EXERCISE DIRECTIONS – Please reproduce everything from the start of the listing down through the line containing "### 3.2 Logistic回归", replacing "Signed Distance" with "Directed Distance" and leaving all else unchanged.
[GIVEN RECORDS Boundary: Start]
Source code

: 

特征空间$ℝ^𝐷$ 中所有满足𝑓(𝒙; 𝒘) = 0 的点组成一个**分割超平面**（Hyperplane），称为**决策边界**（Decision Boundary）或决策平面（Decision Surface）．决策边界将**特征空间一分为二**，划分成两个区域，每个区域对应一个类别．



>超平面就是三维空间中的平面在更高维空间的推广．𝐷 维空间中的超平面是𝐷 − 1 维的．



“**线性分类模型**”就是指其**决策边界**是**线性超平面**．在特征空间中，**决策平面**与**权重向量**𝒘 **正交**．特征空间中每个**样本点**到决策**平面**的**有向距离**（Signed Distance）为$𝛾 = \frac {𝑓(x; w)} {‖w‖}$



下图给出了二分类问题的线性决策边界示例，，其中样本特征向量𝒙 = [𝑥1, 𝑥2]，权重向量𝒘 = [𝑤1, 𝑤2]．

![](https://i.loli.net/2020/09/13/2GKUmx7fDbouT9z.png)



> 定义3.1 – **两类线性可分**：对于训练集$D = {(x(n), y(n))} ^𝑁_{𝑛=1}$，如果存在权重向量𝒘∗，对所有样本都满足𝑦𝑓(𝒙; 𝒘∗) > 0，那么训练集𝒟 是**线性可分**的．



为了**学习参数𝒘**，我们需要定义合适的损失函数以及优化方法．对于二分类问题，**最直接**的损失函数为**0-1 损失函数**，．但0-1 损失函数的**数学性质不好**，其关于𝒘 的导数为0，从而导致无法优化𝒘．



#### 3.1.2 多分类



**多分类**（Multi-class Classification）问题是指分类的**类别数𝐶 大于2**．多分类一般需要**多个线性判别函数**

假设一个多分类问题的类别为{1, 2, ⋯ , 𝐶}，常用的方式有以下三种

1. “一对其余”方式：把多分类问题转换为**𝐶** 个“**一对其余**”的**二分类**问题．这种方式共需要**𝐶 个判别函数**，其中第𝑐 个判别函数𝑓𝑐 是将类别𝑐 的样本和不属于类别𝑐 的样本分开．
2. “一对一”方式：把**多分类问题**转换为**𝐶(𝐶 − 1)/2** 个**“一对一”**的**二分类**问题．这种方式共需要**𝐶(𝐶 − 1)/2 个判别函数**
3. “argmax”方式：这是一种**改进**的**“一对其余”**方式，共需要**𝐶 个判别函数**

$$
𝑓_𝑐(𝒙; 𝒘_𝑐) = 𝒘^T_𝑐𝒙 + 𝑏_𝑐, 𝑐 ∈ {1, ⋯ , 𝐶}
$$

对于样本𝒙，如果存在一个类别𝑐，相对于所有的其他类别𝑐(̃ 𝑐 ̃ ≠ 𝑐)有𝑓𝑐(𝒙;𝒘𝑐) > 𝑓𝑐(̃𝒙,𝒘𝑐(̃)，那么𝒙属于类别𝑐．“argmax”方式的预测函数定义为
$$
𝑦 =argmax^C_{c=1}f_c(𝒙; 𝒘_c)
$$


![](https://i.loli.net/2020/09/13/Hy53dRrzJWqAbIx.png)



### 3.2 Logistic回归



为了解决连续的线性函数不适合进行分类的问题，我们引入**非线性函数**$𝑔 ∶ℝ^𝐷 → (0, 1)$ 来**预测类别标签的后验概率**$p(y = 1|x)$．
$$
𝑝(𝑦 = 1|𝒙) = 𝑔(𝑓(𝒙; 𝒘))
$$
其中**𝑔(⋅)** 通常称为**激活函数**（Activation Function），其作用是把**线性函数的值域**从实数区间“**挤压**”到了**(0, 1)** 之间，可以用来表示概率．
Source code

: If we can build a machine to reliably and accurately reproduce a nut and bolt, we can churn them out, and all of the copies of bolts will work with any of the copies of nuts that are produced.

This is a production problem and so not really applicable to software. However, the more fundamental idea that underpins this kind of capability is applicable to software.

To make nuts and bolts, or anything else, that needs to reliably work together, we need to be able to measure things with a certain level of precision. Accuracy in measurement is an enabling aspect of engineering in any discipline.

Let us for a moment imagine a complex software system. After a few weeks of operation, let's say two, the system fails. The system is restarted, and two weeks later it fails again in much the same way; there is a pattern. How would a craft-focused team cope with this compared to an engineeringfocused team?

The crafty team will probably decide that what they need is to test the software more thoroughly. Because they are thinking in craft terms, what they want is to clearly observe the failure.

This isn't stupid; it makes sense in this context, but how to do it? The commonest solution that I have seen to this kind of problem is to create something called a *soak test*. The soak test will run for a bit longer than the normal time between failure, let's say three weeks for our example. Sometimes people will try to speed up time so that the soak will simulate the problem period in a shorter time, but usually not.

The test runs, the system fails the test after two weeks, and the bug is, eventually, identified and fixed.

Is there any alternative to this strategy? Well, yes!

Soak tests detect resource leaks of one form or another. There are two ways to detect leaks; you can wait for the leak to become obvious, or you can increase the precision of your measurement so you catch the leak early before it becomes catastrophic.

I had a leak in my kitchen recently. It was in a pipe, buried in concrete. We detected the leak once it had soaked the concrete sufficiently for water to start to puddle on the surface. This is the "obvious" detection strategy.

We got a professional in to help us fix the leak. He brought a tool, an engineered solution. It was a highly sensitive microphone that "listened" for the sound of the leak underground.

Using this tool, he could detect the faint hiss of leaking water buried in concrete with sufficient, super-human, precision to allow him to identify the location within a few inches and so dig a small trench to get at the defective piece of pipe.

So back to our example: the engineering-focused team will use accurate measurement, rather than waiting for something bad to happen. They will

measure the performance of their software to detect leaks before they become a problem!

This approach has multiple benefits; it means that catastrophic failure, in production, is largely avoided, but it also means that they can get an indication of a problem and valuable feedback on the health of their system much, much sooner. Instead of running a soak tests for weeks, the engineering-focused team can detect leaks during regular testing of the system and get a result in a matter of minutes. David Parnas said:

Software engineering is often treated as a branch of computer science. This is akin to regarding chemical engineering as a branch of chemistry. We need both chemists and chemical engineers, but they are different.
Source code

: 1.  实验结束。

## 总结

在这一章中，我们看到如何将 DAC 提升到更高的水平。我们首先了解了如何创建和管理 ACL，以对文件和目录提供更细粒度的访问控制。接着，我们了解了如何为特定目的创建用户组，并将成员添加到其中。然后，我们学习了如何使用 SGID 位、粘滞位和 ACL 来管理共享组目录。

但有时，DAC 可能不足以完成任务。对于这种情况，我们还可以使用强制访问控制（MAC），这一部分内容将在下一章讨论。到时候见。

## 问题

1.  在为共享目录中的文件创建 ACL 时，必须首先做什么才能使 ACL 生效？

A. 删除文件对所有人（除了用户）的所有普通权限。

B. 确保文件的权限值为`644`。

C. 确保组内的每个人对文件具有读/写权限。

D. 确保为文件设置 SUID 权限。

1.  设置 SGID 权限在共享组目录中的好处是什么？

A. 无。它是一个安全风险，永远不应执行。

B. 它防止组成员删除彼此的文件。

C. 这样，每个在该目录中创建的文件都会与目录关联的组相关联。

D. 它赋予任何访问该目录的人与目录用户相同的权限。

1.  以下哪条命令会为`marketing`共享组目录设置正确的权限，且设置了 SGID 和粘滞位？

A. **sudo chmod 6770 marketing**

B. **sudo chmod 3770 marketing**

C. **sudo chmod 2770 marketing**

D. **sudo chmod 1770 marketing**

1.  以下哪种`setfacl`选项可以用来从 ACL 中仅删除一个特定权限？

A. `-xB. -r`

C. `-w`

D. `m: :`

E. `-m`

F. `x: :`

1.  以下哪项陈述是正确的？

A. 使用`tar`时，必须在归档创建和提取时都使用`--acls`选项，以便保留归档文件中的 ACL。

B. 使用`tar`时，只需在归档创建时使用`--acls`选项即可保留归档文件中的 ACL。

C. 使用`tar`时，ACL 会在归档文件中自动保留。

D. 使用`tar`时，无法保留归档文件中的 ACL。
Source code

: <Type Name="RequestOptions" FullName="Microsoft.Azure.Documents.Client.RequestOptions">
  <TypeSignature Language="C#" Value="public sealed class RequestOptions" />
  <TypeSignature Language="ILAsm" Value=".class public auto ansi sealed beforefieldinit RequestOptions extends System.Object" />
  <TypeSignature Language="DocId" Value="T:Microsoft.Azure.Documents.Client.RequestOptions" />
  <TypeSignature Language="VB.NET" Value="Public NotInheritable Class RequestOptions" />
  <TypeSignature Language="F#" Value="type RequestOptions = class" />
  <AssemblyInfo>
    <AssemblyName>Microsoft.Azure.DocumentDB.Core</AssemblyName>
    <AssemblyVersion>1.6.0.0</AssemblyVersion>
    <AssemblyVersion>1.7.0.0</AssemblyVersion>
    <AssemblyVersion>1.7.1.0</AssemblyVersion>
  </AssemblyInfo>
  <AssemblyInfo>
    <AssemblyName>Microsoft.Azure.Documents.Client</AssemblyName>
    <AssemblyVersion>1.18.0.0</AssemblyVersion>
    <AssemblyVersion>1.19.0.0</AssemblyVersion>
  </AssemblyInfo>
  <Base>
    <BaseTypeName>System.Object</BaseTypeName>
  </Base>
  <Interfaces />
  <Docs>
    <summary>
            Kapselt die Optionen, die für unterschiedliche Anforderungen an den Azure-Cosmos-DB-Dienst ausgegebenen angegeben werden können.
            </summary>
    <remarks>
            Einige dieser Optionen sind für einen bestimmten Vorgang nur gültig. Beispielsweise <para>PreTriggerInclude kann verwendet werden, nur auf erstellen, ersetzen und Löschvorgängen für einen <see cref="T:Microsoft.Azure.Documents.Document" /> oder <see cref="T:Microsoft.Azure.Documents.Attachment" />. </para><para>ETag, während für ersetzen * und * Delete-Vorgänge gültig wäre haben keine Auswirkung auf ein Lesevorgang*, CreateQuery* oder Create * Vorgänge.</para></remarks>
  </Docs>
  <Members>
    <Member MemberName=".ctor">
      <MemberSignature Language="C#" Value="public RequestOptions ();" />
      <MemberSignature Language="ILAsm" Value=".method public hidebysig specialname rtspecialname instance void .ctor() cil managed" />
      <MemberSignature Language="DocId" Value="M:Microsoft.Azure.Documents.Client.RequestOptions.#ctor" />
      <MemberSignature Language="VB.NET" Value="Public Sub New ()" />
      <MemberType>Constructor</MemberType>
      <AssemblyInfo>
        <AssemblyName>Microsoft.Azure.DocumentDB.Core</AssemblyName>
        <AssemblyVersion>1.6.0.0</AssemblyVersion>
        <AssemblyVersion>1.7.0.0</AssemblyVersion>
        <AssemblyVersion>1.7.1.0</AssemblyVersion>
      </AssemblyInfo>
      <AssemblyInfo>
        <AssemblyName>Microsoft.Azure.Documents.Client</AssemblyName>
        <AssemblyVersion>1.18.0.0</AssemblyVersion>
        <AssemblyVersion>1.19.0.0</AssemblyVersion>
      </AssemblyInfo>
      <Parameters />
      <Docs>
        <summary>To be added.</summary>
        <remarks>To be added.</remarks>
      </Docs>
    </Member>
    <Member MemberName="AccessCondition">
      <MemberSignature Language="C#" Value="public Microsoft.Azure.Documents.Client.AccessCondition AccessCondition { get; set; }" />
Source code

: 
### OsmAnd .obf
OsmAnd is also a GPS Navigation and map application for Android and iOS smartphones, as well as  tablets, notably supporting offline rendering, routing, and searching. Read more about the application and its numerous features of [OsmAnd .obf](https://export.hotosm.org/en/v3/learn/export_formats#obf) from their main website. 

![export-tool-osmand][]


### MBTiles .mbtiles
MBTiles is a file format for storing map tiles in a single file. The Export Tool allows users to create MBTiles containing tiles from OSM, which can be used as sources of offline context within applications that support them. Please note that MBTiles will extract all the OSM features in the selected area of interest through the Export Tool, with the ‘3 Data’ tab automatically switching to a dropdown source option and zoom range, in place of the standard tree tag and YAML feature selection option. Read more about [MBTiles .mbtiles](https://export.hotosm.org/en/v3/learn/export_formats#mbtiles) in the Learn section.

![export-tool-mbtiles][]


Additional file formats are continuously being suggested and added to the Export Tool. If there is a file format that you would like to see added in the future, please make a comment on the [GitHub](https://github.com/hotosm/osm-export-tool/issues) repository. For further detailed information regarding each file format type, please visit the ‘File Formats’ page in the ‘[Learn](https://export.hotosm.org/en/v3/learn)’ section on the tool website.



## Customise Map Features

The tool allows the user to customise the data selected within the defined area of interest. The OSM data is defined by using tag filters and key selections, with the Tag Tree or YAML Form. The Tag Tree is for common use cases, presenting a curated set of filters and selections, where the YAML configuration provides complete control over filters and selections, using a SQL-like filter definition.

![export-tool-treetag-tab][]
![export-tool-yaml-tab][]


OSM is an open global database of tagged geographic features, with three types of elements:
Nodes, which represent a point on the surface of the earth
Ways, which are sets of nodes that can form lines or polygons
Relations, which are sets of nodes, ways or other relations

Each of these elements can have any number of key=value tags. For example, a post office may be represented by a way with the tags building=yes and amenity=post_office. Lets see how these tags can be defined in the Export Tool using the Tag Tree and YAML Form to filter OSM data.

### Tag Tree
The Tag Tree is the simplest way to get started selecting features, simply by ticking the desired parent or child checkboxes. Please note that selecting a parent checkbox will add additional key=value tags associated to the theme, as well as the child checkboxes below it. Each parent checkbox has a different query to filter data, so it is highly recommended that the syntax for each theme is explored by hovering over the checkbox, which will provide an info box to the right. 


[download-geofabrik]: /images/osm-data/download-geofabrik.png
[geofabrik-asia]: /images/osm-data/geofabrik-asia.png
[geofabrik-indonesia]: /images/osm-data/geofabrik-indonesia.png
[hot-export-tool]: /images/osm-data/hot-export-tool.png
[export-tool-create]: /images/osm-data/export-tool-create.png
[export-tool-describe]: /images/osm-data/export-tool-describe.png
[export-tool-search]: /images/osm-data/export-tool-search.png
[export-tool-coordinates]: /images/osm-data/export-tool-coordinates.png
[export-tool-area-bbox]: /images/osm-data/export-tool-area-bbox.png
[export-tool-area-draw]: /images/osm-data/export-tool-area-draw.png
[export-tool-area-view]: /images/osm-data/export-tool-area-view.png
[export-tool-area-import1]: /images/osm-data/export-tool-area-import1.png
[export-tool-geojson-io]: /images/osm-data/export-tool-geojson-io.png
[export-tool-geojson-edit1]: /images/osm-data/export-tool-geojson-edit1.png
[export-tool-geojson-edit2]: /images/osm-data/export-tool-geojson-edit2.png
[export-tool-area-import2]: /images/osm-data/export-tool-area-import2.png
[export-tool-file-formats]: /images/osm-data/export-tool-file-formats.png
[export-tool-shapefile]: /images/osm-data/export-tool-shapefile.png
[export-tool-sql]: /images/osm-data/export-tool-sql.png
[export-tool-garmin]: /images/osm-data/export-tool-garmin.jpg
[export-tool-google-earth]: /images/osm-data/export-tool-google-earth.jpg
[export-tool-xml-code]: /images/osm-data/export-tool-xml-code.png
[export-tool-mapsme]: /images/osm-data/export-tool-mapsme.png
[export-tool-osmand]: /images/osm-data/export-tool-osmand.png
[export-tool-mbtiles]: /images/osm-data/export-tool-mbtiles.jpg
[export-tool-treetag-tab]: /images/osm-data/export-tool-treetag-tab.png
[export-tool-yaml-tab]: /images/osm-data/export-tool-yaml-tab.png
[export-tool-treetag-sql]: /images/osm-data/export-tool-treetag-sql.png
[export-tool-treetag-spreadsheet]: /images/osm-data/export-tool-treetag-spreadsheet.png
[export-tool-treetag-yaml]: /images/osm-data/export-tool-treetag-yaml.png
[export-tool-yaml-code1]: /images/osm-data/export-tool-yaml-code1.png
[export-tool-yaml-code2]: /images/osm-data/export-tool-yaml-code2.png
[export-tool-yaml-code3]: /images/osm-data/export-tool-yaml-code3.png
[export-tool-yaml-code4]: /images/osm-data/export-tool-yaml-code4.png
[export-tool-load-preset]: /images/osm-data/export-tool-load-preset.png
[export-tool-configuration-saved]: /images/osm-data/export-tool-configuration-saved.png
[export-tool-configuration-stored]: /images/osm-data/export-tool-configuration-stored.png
[GIVEN RECORDS Boundary: End]
SOLUTION TO THIS TASK –
Source code

: 

特征空间$ℝ^𝐷$ 中所有满足𝑓(𝒙; 𝒘) = 0 的点组成一个**分割超平面**（Hyperplane），称为**决策边界**（Decision Boundary）或决策平面（Decision Surface）．决策边界将**特征空间一分为二**，划分成两个区域，每个区域对应一个类别．



>超平面就是三维空间中的平面在更高维空间的推广．𝐷 维空间中的超平面是𝐷 − 1 维的．



“**线性分类模型**”就是指其**决策边界**是**线性超平面**．在特征空间中，**决策平面**与**权重向量**𝒘 **正交**．特征空间中每个**样本点**到决策**平面**的**有向距离**（Directed Distance）为$𝛾 = \frac {𝑓(x; w)} {‖w‖}$



下图给出了二分类问题的线性决策边界示例，，其中样本特征向量𝒙 = [𝑥1, 𝑥2]，权重向量𝒘 = [𝑤1, 𝑤2]．

![](https://i.loli.net/2020/09/13/2GKUmx7fDbouT9z.png)



> 定义3.1 – **两类线性可分**：对于训练集$D = {(x(n), y(n))} ^𝑁_{𝑛=1}$，如果存在权重向量𝒘∗，对所有样本都满足𝑦𝑓(𝒙; 𝒘∗) > 0，那么训练集𝒟 是**线性可分**的．



为了**学习参数𝒘**，我们需要定义合适的损失函数以及优化方法．对于二分类问题，**最直接**的损失函数为**0-1 损失函数**，．但0-1 损失函数的**数学性质不好**，其关于𝒘 的导数为0，从而导致无法优化𝒘．



#### 3.1.2 多分类



**多分类**（Multi-class Classification）问题是指分类的**类别数𝐶 大于2**．多分类一般需要**多个线性判别函数**

假设一个多分类问题的类别为{1, 2, ⋯ , 𝐶}，常用的方式有以下三种

1. “一对其余”方式：把多分类问题转换为**𝐶** 个“**一对其余**”的**二分类**问题．这种方式共需要**𝐶 个判别函数**，其中第𝑐 个判别函数𝑓𝑐 是将类别𝑐 的样本和不属于类别𝑐 的样本分开．
2. “一对一”方式：把**多分类问题**转换为**𝐶(𝐶 − 1)/2** 个**“一对一”**的**二分类**问题．这种方式共需要**𝐶(𝐶 − 1)/2 个判别函数**
3. “argmax”方式：这是一种**改进**的**“一对其余”**方式，共需要**𝐶 个判别函数**

$$
𝑓_𝑐(𝒙; 𝒘_𝑐) = 𝒘^T_𝑐𝒙 + 𝑏_𝑐, 𝑐 ∈ {1, ⋯ , 𝐶}
$$

对于样本𝒙，如果存在一个类别𝑐，相对于所有的其他类别𝑐(̃ 𝑐 ̃ ≠ 𝑐)有𝑓𝑐(𝒙;𝒘𝑐) > 𝑓𝑐(̃𝒙,𝒘𝑐(̃)，那么𝒙属于类别𝑐．“argmax”方式的预测函数定义为
$$
𝑦 =argmax^C_{c=1}f_c(𝒙; 𝒘_c)
$$


![](https://i.loli.net/2020/09/13/Hy53dRrzJWqAbIx.png)



### 3.2 Logistic回归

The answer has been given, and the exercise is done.